**Task goal**
Comb through the entries for "Brush" and pull out each line that holds it.

══ Data shown

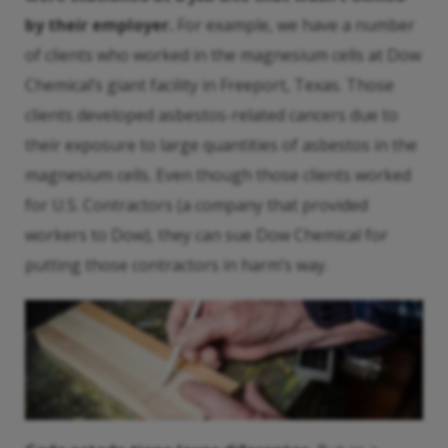
by their employer.
For example, we have a number
of clients who worked in the magnesium cells at Dow
Chemical’s giant facility in Freeport, Texas. Those
clients developed asbestos-related cancers due to
their exposure to large quantities of asbestos in the
magnesium cells. Even though those clients worked
for U.S. Contractors (a company that provided
workers to Dow), they can sue Dow Chemical for
putting those contractors in harm’s way.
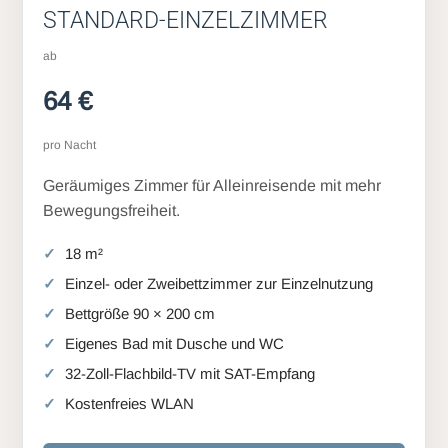
STANDARD-EINZELZIMMER
ab
64 €
pro Nacht
Geräumiges Zimmer für Alleinreisende mit mehr
Bewegungsfreiheit.
18 m²
Einzel- oder Zweibettzimmer zur Einzelnutzung
Bettgröße 90 × 200 cm
Eigenes Bad mit Dusche und WC
32-Zoll-Flachbild-TV mit SAT-Empfang
Kostenfreies WLAN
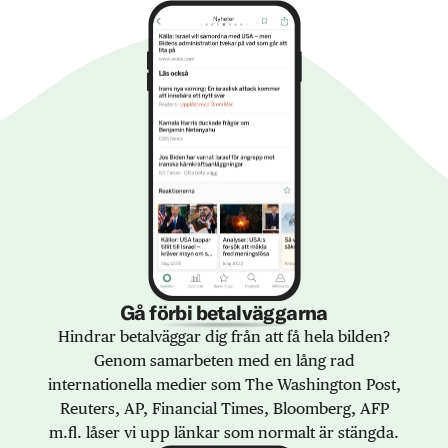
Gå förbi betalväggarna
Hindrar betalväggar dig från att få hela bilden?
Genom samarbeten med en lång rad
internationella medier som The Washington Post,
Reuters, AP, Financial Times, Bloomberg, AFP
m.fl. låser vi upp länkar som normalt är stängda.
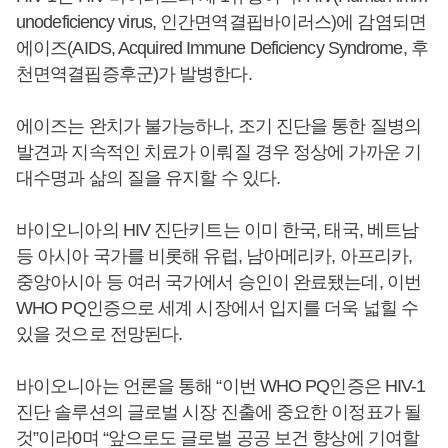
unodeficiency virus, 인간면역결핍바이러스)에 감염되면
에이즈(AIDS, Acquired Immune Deficiency Syndrome, 후
천면역결핍증후군)가 발병한다.
에이즈는 완치가 불가능하나, 조기 진단을 통한 질병의
발견과 지속적인 치료가 이뤄질 경우 정상에 가까운 기
대수명과 삶의 질을 유지할 수 있다.
바이오니아의 HIV 진단키트는 이미 한국, 태국, 베트남
등 아시아 국가를 비롯해 유럽, 남아메리카, 아프리카,
중앙아시아 등 여러 국가에서 승인이 완료됐는데, 이번
WHO PQ인증으로 세계 시장에서 입지를 더욱 넓힐 수
있을 것으로 전망된다.
바이오니아는 언론을 통해 “이번 WHO PQ인증은 HIV-1
진단 솔루션의 글로벌 시장 진출에 중요한 이정표가 될
것”이라0며 “앞으로도 글로벌 공공 보건 향상에 기여할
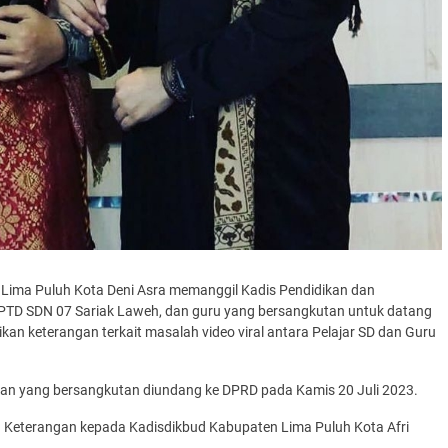
Lima Puluh Kota Deni Asra memanggil Kadis Pendidikan dan
PTD SDN 07 Sariak Laweh, dan guru yang bersangkutan untuk datang
n keterangan terkait masalah video viral antara Pelajar SD dan Guru
n yang bersangkutan diundang ke DPRD pada Kamis 20 Juli 2023.
an Keterangan kepada Kadisdikbud Kabupaten Lima Puluh Kota Afri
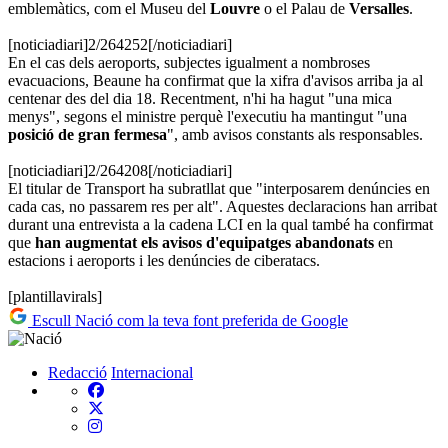
emblemàtics, com el Museu del
Louvre
o el Palau de
Versalles
.
[noticiadiari]2/264252[/noticiadiari]
En el cas dels aeroports, subjectes igualment a nombroses
evacuacions, Beaune ha confirmat que la xifra d'avisos arriba ja al
centenar des del dia 18. Recentment, n'hi ha hagut "una mica
menys", segons el ministre perquè l'executiu ha mantingut "una
posició de gran fermesa
", amb avisos constants als responsables.
[noticiadiari]2/264208[/noticiadiari]
El titular de Transport ha subratllat que "interposarem denúncies en
cada cas, no passarem res per alt". Aquestes declaracions han arribat
durant una entrevista a la cadena LCI en la qual també ha confirmat
que
han augmentat els avisos d'equipatges abandonats
en
estacions i aeroports i les denúncies de ciberatacs.
[plantillavirals]
Escull Nació com la teva font preferida de Google
Redacció
Internacional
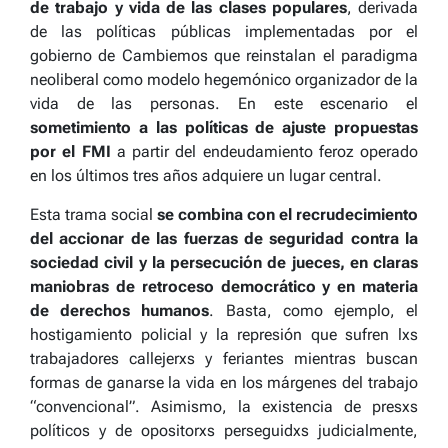
de trabajo y vida de las clases populares
, derivada
de las políticas públicas implementadas por el
gobierno de Cambiemos que reinstalan el paradigma
neoliberal como modelo hegemónico organizador de la
vida de las personas. En este escenario el
sometimiento a las políticas de ajuste propuestas
por el FMI
a partir del endeudamiento feroz operado
en los últimos tres años adquiere un lugar central.
Esta trama social
se combina con el recrudecimiento
del accionar de las fuerzas de seguridad contra la
sociedad civil y la persecución de jueces, en claras
maniobras de retroceso democrático y en materia
de derechos humanos
. Basta, como ejemplo, el
hostigamiento policial y la represión que sufren lxs
trabajadores callejerxs y feriantes mientras buscan
formas de ganarse la vida en los márgenes del trabajo
“convencional”. Asimismo, la existencia de presxs
políticos y de opositorxs perseguidxs judicialmente,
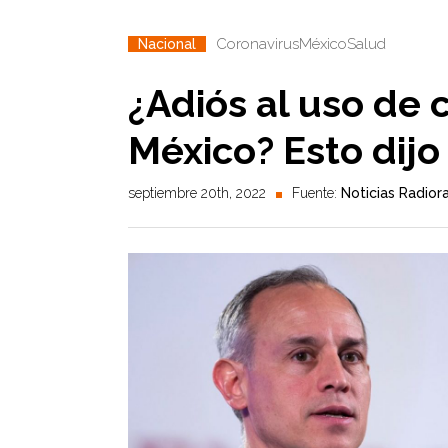
Coronavirus
México
Salud
Nacional
¿Adiós al uso de
México? Esto dijo
septiembre 20th, 2022
Fuente:
Noticias Radio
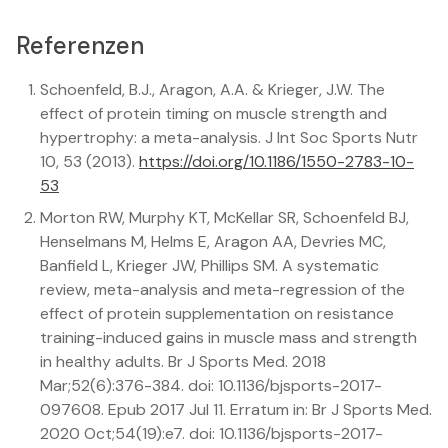
Referenzen
Schoenfeld, B.J., Aragon, A.A. & Krieger, J.W. The
effect of protein timing on muscle strength and
hypertrophy: a meta-analysis. J Int Soc Sports Nutr
10, 53 (2013).
https://doi.org/10.1186/1550-2783-10-
53
Morton RW, Murphy KT, McKellar SR, Schoenfeld BJ,
Henselmans M, Helms E, Aragon AA, Devries MC,
Banfield L, Krieger JW, Phillips SM. A systematic
review, meta-analysis and meta-regression of the
effect of protein supplementation on resistance
training-induced gains in muscle mass and strength
in healthy adults. Br J Sports Med. 2018
Mar;52(6):376-384. doi: 10.1136/bjsports-2017-
097608. Epub 2017 Jul 11. Erratum in: Br J Sports Med.
2020 Oct;54(19):e7. doi: 10.1136/bjsports-2017-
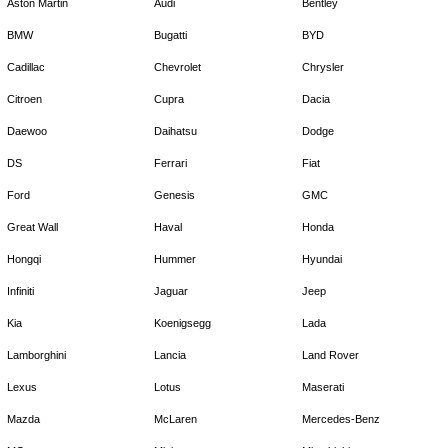
Aston Martin
Audi
Bentley
BMW
Bugatti
BYD
Cadillac
Chevrolet
Chrysler
Citroen
Cupra
Dacia
Daewoo
Daihatsu
Dodge
DS
Ferrari
Fiat
Ford
Genesis
GMC
Great Wall
Haval
Honda
Hongqi
Hummer
Hyundai
Infiniti
Jaguar
Jeep
Kia
Koenigsegg
Lada
Lamborghini
Lancia
Land Rover
Lexus
Lotus
Maserati
Mazda
McLaren
Mercedes-Benz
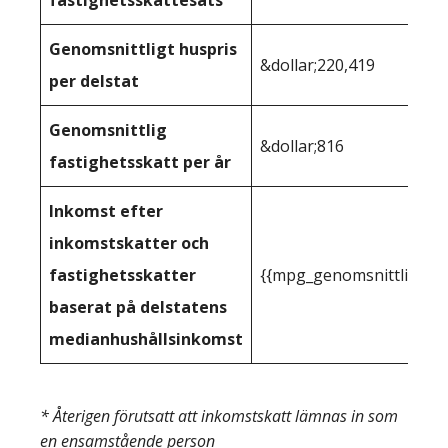
fastighetsskattesats
Genomsnittligt huspris
&dollar;220,419
per delstat
Genomsnittlig
&dollar;816
fastighetsskatt per år
Inkomst efter
inkomstskatter och
fastighetsskatter
{{mpg_genomsnittlig_ink
baserat på delstatens
medianhushållsinkomst
* Återigen förutsatt att inkomstskatt lämnas in som
en ensamstående person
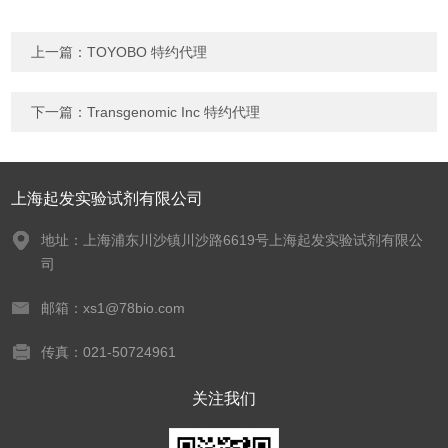
上一篇：
TOYOBO 特约代理
下一篇：
Transgenomic Inc 特约代理
上海起发实验试剂有限公司
地址：上海浦东川沙镇川沙路6619号上海起发实验试剂有限公
司
邮箱：xs1@78bio.com
传真：021-50724961
关注我们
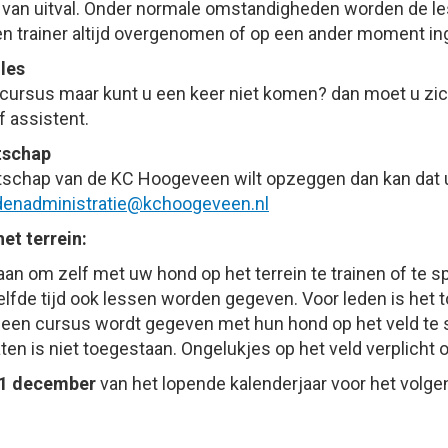
van uitval. Onder normale omstandigheden worden de le
n trainer altijd overgenomen of op een ander moment in
les
n cursus maar kunt u een keer niet komen? dan moet u zi
f assistent.
tschap
tschap van de KC Hoogeveen wilt opzeggen dan kan dat u
tartsinimdanedel
@kchoogeveen.nl
et terrein:
taan om zelf met uw hond op het terrein te trainen of te
lfde tijd ook lessen worden gegeven. Voor leden is het
geen cursus wordt gegeven met hun hond op het veld te s
laten is niet toegestaan. Ongelukjes op het veld verplicht
 1 december
van het lopende kalenderjaar voor het volge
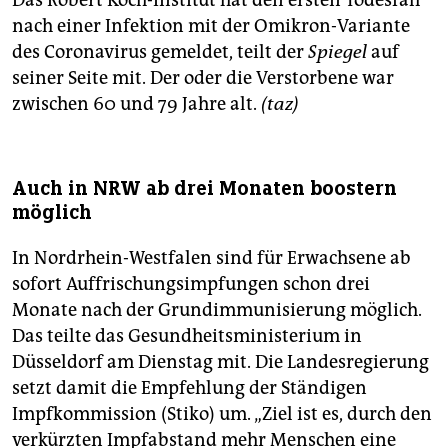
nach einer Infektion mit der Omikron-Variante
des Coronavirus gemeldet, teilt der
Spiegel
auf
seiner Seite mit. Der oder die Verstorbene war
zwischen 60 und 79 Jahre alt.
(taz)
Auch in NRW ab drei Monaten boostern
möglich
In Nordrhein-Westfalen sind für Erwachsene ab
sofort Auffrischungsimpfungen schon drei
Monate nach der Grundimmunisierung möglich.
Das teilte das Gesundheitsministerium in
Düsseldorf am Dienstag mit. Die Landesregierung
setzt damit die Empfehlung der Ständigen
Impfkommission (Stiko) um. „Ziel ist es, durch den
verkürzten Impfabstand mehr Menschen eine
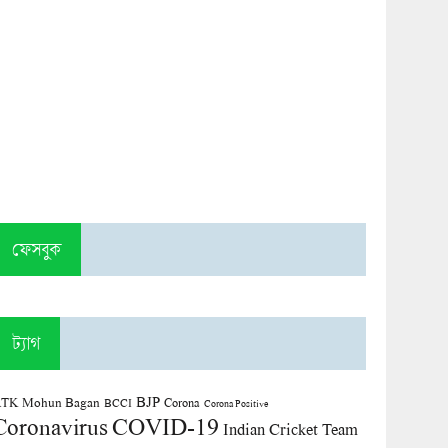
ফেসবুক
ট্যাগ
BJP
TK Mohun Bagan
Corona
BCCI
Corona Positive
COVID-19
Coronavirus
Indian Cricket Team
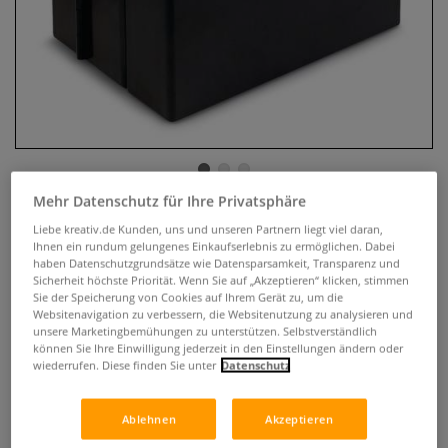
Mehr Datenschutz für Ihre Privatsphäre
TOMBOW® ABT Dual Brush Pen
Liebe kreativ.de Kunden, uns und unseren Partnern liegt viel daran,
Box mit 107 Farbtönen + Blender
Ihnen ein rundum gelungenes Einkaufserlebnis zu ermöglichen. Dabei
haben Datenschutzgrundsätze wie Datensparsamkeit, Transparenz und
Sicherheit höchste Priorität. Wenn Sie auf „Akzeptieren“ klicken, stimmen
0 Bewertungen
Sie der Speicherung von Cookies auf Ihrem Gerät zu, um die
Websitenavigation zu verbessern, die Websitenutzung zu analysieren und
Die TOMBOW® ABT Dual Brush Pen Box enthält 107
unsere Marketingbemühungen zu unterstützen. Selbstverständlich
können Sie Ihre Einwilligung jederzeit in den Einstellungen ändern oder
Farbtöne + Blender. Stifte auf Wasserbasis. Farben
wiederrufen. Diese finden Sie unter
Datenschutz
untereinander mischbar. Nylonspitze. Ideale Farbverläufe.
Perfekt zum Aquarellieren, Kalligraphieren, Handlettering,
Illustrieren u.v.m.
Mehr
Ablehnen
Akzeptieren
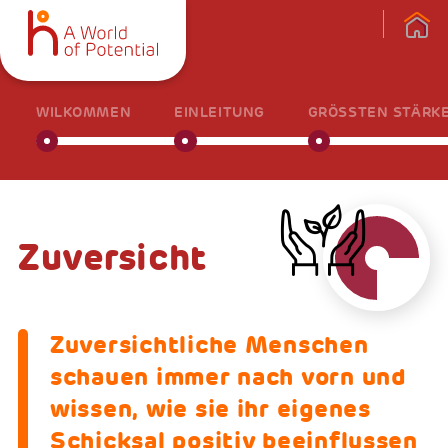
WILKOMMEN
EINLEITUNG
GRÖSSTEN STÄRKE
Zuversicht
Zuversichtliche Menschen
schauen immer nach vorn und
wissen, wie sie ihr eigenes
Schicksal positiv beeinflussen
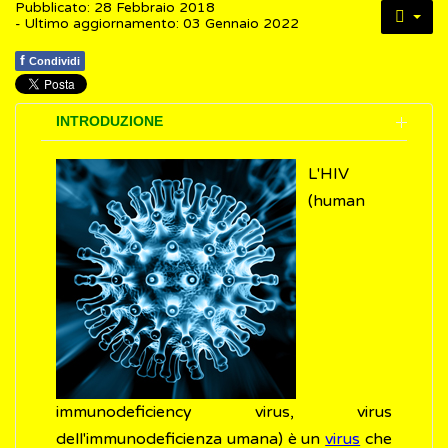
Pubblicato: 28 Febbraio 2018
- Ultimo aggiornamento: 03 Gennaio 2022
f
Condividi
INTRODUZIONE
L'HIV
(human
immunodeficiency virus, virus
dell'immunodeficienza umana) è un
virus
che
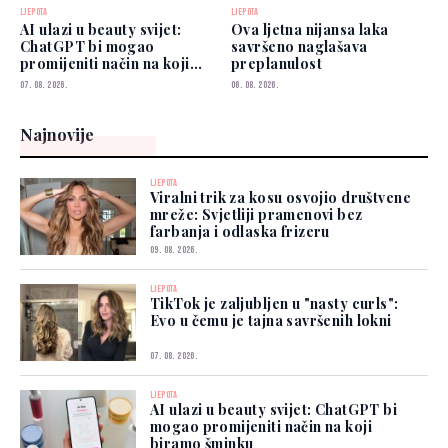
LJEPOTA
LJEPOTA
AI ulazi u beauty svijet:
Ova ljetna nijansa laka
ChatGPT bi mogao
savršeno naglašava
promijeniti način na koji
preplanulost
biramo šminku
07. 08. 2026.
06. 08. 2026.
Najnovije
LJEPOTA
Viralni trik za kosu osvojio društvene
mreže: Svjetliji pramenovi bez
farbanja i odlaska frizeru
09. 08. 2026.
LJEPOTA
TikTok je zaljubljen u "nasty curls":
Evo u čemu je tajna savršenih lokni
07. 08. 2026.
LJEPOTA
AI ulazi u beauty svijet: ChatGPT bi
mogao promijeniti način na koji
biramo šminku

════

**Exercise answer**
TOMBOW® ABT Dual Brush Pen
Die TOMBOW® ABT Dual Brush Pen Box enthält 107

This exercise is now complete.